### Exercise description
Can you format the records between the lines holding "locality: In cañon: base" and "state / province: Colorado", inclusive, as a two-column CSV with the columns field and value? Each record should be one row, with each entry in its own quoted field and any line breaks replaced by spaces.

─── Provided records

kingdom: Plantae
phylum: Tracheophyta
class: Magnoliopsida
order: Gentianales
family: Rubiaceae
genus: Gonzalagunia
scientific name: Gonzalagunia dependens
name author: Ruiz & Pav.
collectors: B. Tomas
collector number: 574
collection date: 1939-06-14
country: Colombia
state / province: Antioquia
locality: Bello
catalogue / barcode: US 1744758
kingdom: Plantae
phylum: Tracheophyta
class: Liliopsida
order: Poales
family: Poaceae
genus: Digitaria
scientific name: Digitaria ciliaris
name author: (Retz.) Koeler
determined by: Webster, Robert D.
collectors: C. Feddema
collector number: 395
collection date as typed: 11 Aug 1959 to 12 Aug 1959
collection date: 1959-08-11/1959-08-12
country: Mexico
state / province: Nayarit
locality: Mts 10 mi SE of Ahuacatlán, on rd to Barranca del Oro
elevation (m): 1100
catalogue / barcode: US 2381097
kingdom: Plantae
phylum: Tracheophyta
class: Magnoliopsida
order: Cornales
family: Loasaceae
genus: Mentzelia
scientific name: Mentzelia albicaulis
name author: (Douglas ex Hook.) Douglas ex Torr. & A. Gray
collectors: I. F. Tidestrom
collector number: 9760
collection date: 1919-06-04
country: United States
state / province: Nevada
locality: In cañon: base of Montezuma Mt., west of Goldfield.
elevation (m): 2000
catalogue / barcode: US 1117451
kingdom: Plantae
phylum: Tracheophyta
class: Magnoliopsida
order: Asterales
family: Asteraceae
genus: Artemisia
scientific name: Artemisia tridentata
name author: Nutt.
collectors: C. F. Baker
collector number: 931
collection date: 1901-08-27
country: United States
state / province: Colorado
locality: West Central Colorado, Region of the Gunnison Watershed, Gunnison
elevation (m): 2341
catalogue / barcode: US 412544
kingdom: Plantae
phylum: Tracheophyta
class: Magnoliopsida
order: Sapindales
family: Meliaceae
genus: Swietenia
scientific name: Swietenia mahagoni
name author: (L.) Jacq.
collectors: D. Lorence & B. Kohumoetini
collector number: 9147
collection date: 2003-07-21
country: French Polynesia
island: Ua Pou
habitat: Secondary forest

──────

### Problem solution
field,value
"locality:","In cañon: base of Montezuma Mt., west of Goldfield."
"elevation (m):","2000"
"catalogue / barcode:","US 1117451"
"kingdom:","Plantae"
"phylum:","Tracheophyta"
"class:","Magnoliopsida"
"order:","Asterales"
"family:","Asteraceae"
"genus:","Artemisia"
"scientific name:","Artemisia tridentata"
"name author:","Nutt."
"collectors:","C. F. Baker"
"collector number:","931"
"collection date:","1901-08-27"
"country:","United States"
"state / province:","Colorado"